* _TASK STATEMENT_
Pick up the article on the 2014 Republican primary contests between the party establishment and the Tea Party and continue it from its last sentence.

* _TEXT UNDER STUDY_
========

As the 2014 congressional primary season heats up, the Republican establishment is once again facing off against the Tea Party, and one establishment Republican predicts the Tea Party is poised for a defeat in the upcoming intra-party battles.
“I think at the end of the day they’re going to lose big time,” said former Rep. Steve LaTourette, R-Ohio, who now heads the Main Street Partnership, an advocacy group that aims to elect moderate Republicans to congressional seats.
The month of May features several establishment-vs.-Tea Party primaries, including key Senate contests in North Carolina (May 6), Georgia (May 20) and Kentucky (also May 20). And right now, it appears the GOP establishment holds the early advantage in these contests.
But LaTourette has focused on one race in particular -- the May 20 Idaho primary between eight-term incumbent Mike Simpson, R-Idaho, and challenger Bryan Smith. Establishment types like the U.S. Chamber of Commerce, the Super PAC for LaTourette’s organization and even 2012 GOP presidential nominee Mitt Romney are backing Simpson, while conservative groups like the Club for Growth and Senate Conservatives Fund are supporting Smith.https://www.youtube.com/watch?v=2mki7nx4ycg
“You can take it from me -- the conservative choice for congress is Mike Simpson,” Romney says in a TV ad sponsored by the U.S. Chamber of Commerce. (In 2012, Romney easily won this congressional district, which has a substantial Mormon population.)
Defending Main Street, the super PAC arm of LaTourette’s organization, launched an ad in April attacking Smith and Club for Growth President Chris Chocola. The ad ties in comments made by Chocola at a March debate with LaTourette where the Tea Party backer conveyed his respect for Rep. Nancy Pelosi.
“While personal injury attorney Bryan Smith and his financial backers help Pelosi, Mike Simpson has been Nancy Pelosi’s worst nightmare,” claims the Defending Main Street ad out against Smith.

========

Collected data entries
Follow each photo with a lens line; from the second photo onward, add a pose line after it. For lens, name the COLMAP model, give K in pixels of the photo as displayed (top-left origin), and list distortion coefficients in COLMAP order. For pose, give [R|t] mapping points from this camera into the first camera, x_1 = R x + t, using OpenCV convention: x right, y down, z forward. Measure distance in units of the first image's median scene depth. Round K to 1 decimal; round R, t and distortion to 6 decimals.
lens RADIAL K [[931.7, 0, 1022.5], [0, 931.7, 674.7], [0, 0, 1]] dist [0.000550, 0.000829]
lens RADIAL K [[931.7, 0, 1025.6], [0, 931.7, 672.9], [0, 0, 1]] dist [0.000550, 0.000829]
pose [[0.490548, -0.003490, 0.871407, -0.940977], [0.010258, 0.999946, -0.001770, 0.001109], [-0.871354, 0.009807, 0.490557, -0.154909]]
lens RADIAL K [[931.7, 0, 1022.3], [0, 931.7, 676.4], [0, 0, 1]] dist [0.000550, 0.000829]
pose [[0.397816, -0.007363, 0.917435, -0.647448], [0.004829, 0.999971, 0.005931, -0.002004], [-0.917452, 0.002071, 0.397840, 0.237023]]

========

* _ANSWER BOX_
Meanwhile, the Club for Growth has been airing a TV ad hitting Simpson for backing the 2008 Wall Street bailout. “My name is Mike Simpson; I voted for the $700 billion bailout,” the ad shows Simpson saying.
What irks LaTourette is when these conservative groups spend millions of dollars trying to defeat incumbent Republicans rather than Democrats. “They’ll go in and claim that the incumbent Republican who served, in some instances for a long time, is a RINO [Republican-In-Name-Only], a liberal, not a true Republican,” says LaTourette. “These outside groups funded by a few very rich people … tilt the playing field by dumping sometimes millions of dollars into a race that, before then, would only be a couple hundred thousand.”
He also questions the tactics these conservative groups have employed – like the ones that led to last year’s brief shutdown of the federal government over President Obama’s health-care law. “I don’t have a problem with very conservative people in our caucus,” LaTourette said. “I don’t have any problem with the Tea Party. What I have a problem with is when they then, in order to raise money in many instances, say, ‘We’re going to have this fight, we’re going to take this hill’ when there’s no chance of taking this hill.”
Asked for a comment to respond to this criticism, Club for Growth spokesman Barney Keller told NBC News that Club for Growth “doesn’t care what some corporate lobbyist says about us,” referring to LaTourette, who is a registered lobbyist after serving in Congress.
These outside groups funded by a few very rich people … tilt the playing field by dumping sometimes millions of dollars into a race that, before then, would only be a couple hundred thousand
The Club for Growth does not consider itself a Tea Party group, Chocola has said, but it does align with the Tea Party on economic issues. In his debate with LaTourette in March, Chocola argued that Tea Party Republicans are just doing what they promised when they ran for office and sticking to Republican ideals.
“Every single Republican, since at least 2000, that is serving in the Congress, ran on the message that government’s too big, debts too big, we have to make sure we reform entitlements, and we have to make sure we get back to the principles of the Republican Party,” he said. “So when has that actually happened?”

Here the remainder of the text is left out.